**Aim of the exercise**
Which lines of the entries contain the word "second"? Please list them.

**Data extract**
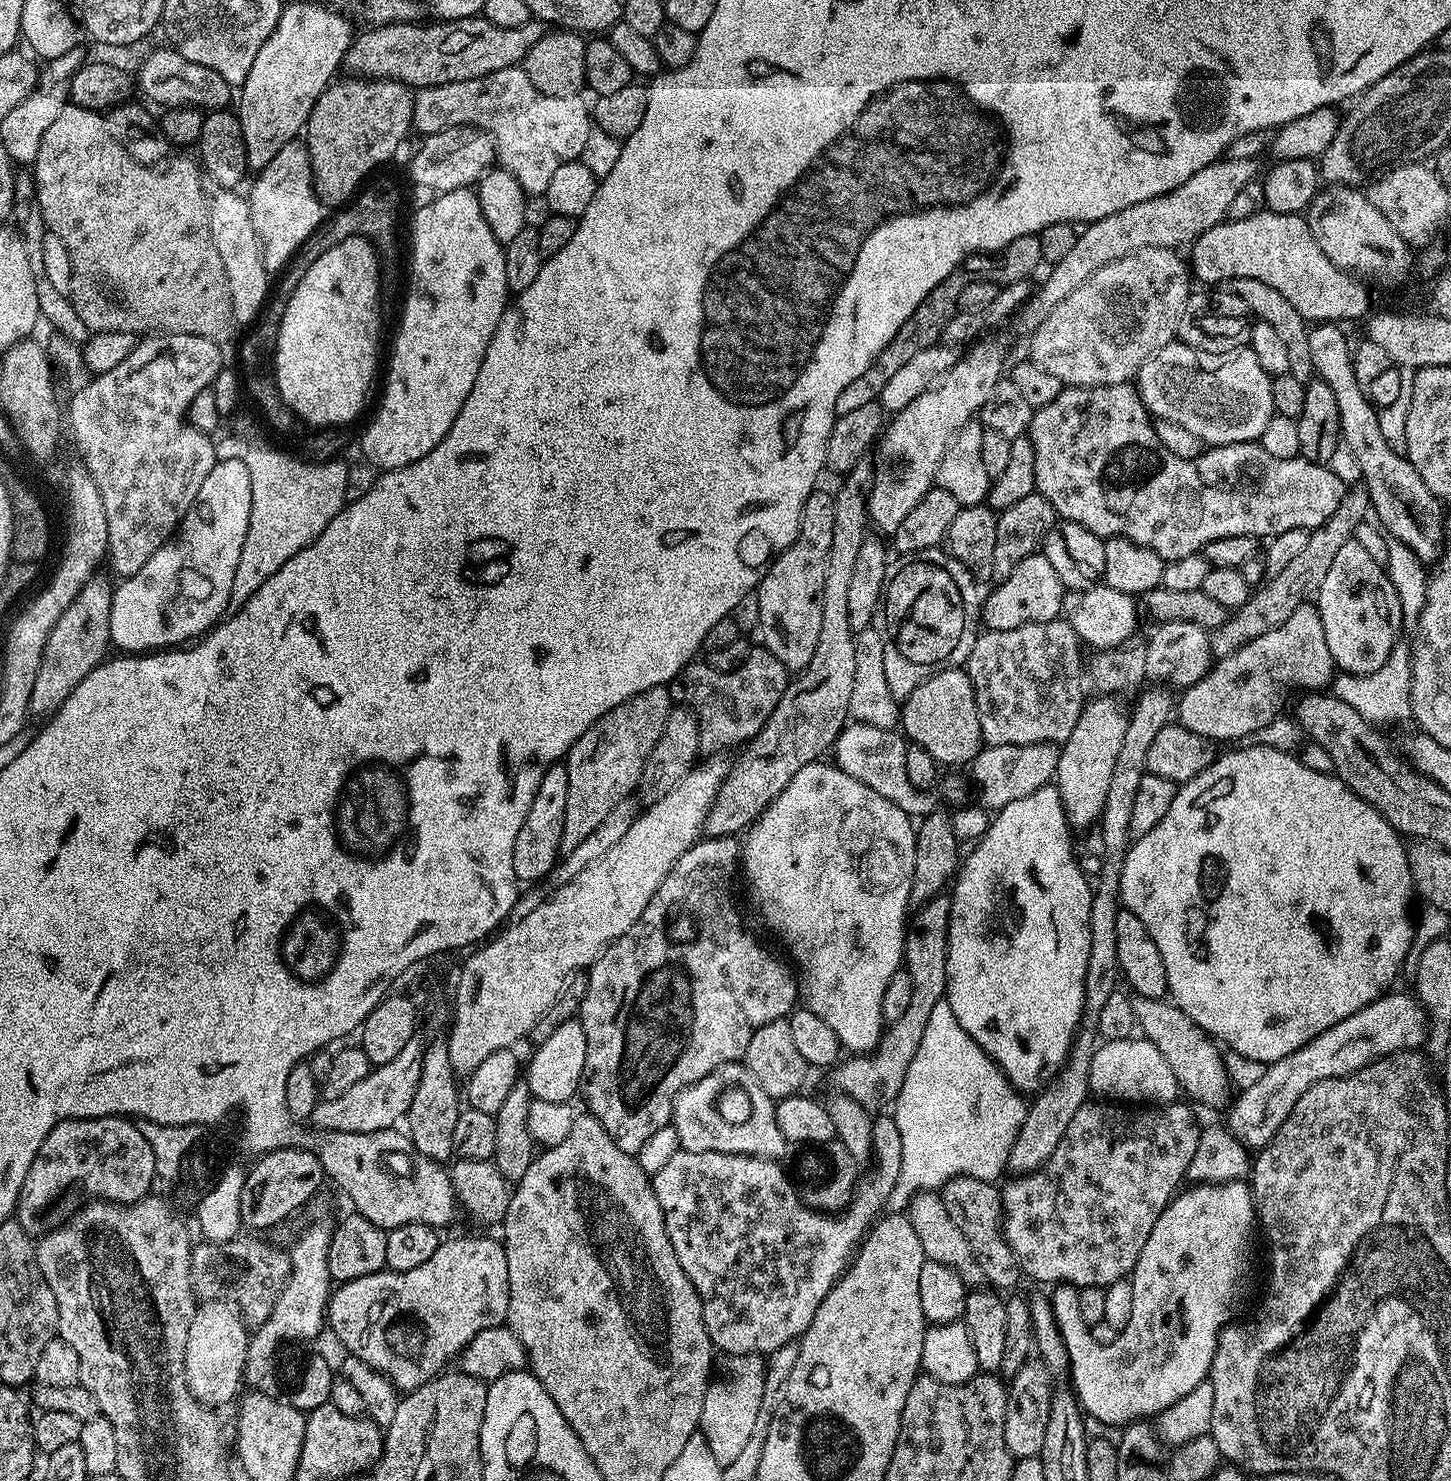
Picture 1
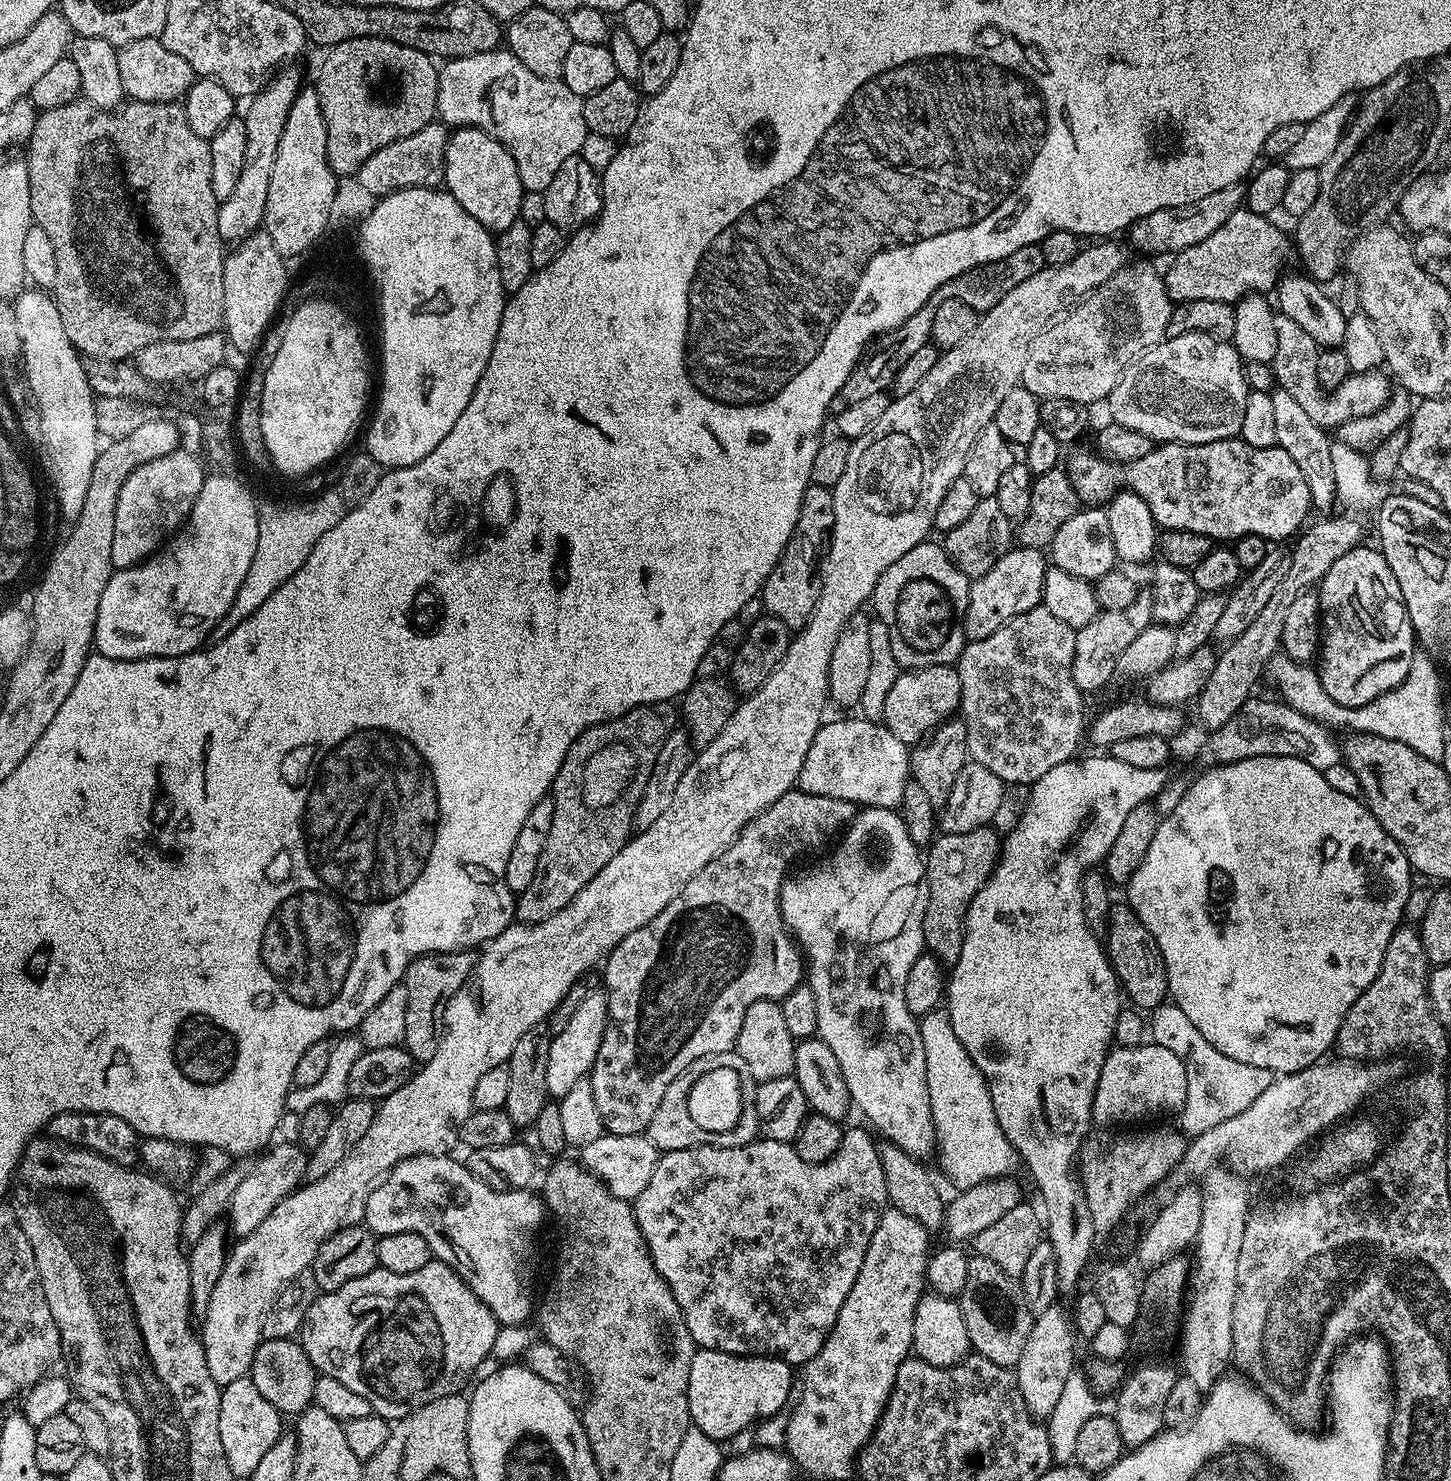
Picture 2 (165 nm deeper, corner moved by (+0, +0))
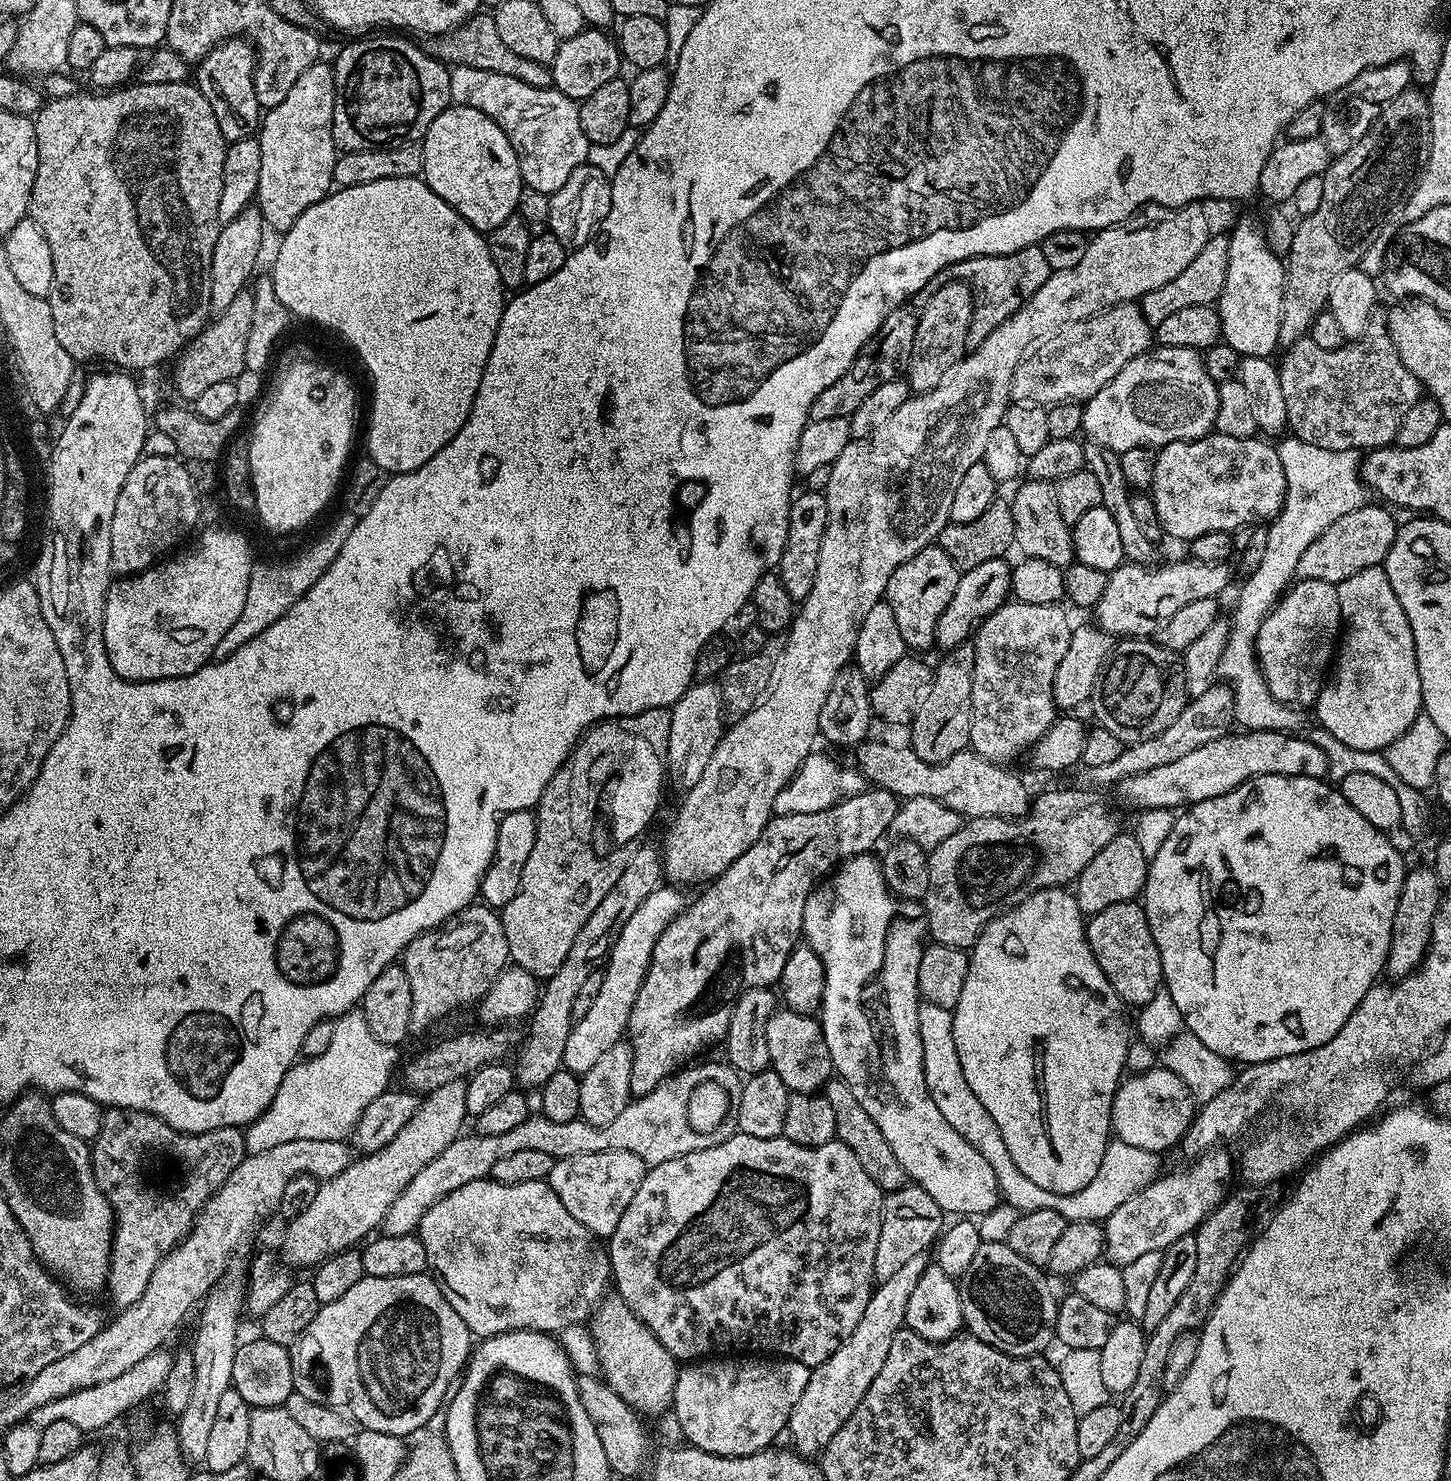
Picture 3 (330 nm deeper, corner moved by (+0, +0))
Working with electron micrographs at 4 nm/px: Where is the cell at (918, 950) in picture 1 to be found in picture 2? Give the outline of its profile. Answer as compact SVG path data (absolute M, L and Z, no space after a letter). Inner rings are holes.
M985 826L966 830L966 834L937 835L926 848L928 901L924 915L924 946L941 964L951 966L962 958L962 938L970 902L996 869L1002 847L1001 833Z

---

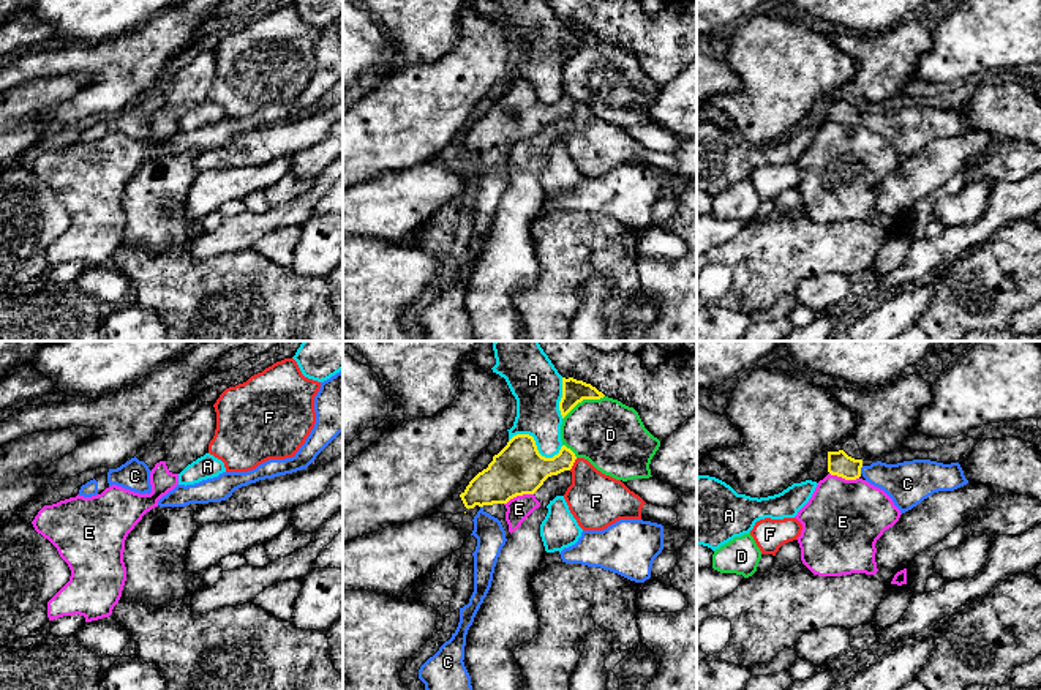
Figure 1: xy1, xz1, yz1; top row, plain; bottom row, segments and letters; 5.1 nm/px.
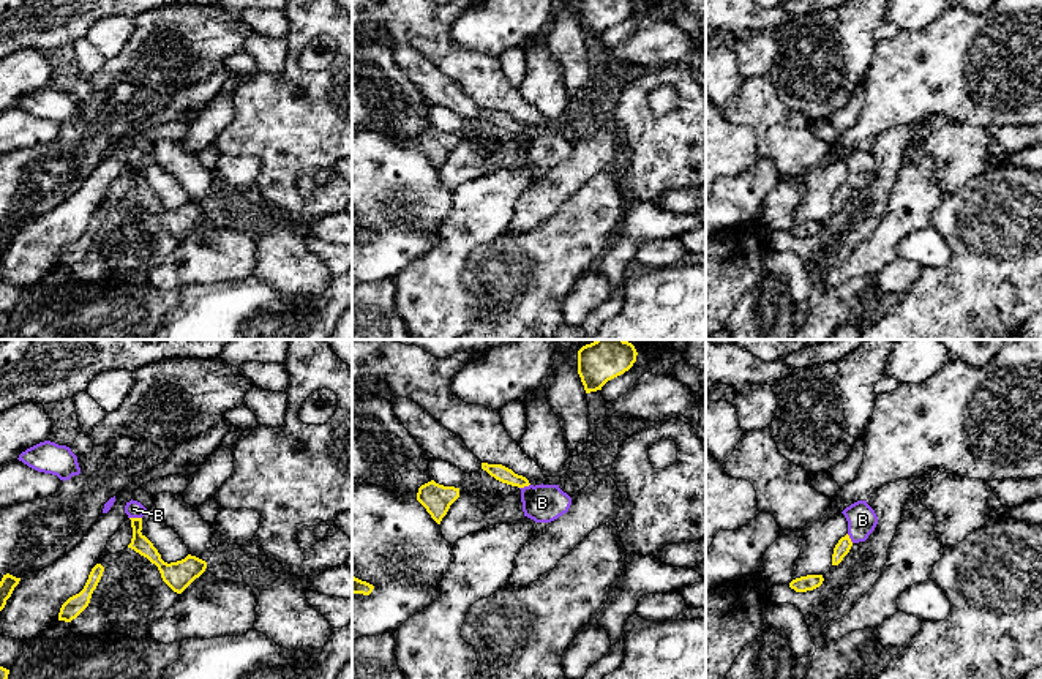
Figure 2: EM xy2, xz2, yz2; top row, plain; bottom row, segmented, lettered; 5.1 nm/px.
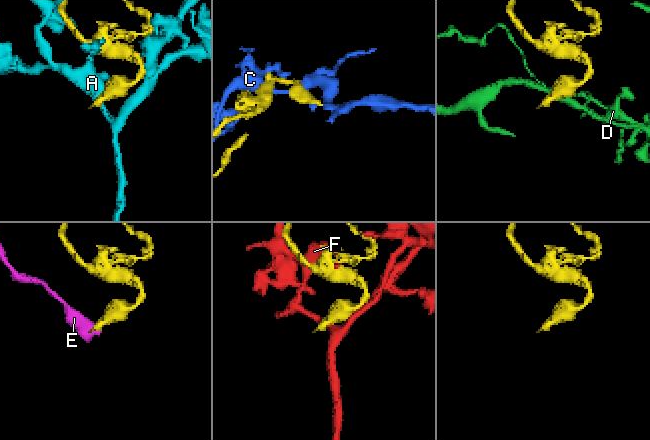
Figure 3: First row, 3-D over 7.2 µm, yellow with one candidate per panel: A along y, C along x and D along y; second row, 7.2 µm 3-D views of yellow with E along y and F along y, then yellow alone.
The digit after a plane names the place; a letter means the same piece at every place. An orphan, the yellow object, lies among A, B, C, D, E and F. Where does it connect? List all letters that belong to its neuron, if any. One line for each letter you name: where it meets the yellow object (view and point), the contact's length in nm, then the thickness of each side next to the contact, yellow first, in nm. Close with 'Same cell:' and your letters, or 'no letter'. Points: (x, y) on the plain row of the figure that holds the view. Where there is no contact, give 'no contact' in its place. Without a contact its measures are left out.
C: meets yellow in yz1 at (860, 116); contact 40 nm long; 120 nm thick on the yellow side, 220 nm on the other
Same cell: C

...

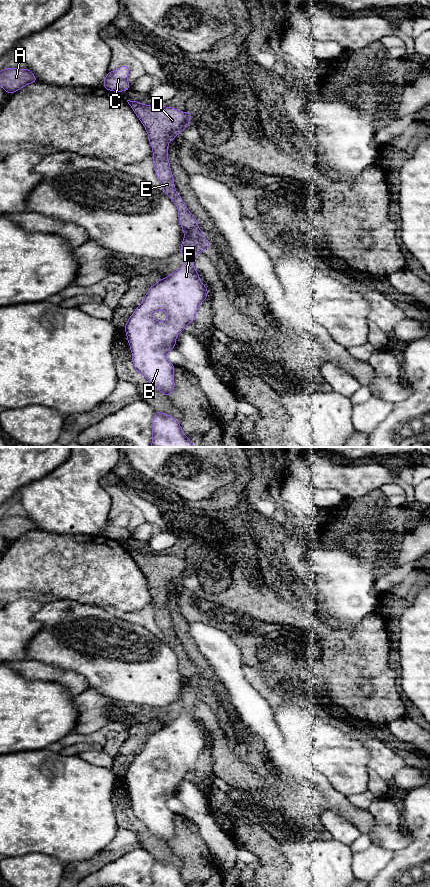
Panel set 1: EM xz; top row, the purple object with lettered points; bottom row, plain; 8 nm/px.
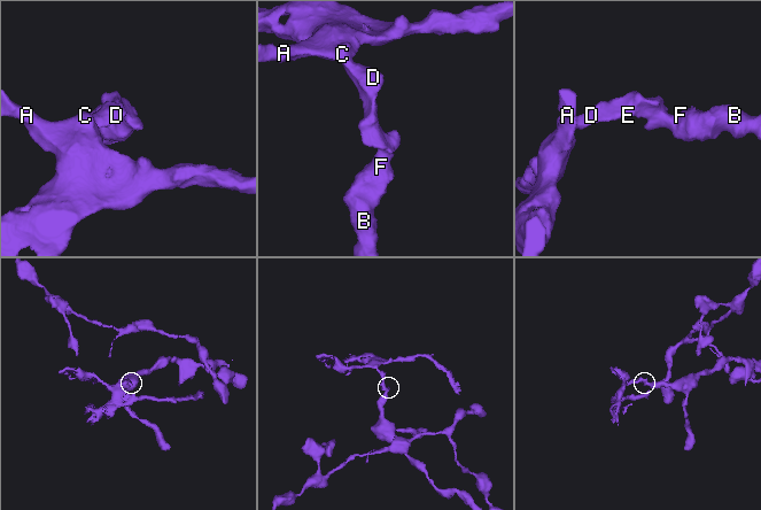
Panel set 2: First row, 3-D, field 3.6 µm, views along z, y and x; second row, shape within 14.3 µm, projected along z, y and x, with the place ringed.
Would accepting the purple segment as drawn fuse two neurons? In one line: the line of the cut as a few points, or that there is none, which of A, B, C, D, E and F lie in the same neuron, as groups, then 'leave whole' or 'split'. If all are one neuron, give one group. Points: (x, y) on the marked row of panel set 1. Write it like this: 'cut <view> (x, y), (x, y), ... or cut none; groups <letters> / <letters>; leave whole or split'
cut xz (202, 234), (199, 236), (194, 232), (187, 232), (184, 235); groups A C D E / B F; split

**Solution to this problem**
Figure 3: First row, 3-D over 7.2 µm, yellow with one candidate per panel: A along y, C along x and D along y; second row, 7.2 µm 3-D views of yellow with E along y and F along y, then yellow alone.
Panel set 2: First row, 3-D, field 3.6 µm, views along z, y and x; second row, shape within 14.3 µm, projected along z, y and x, with the place ringed.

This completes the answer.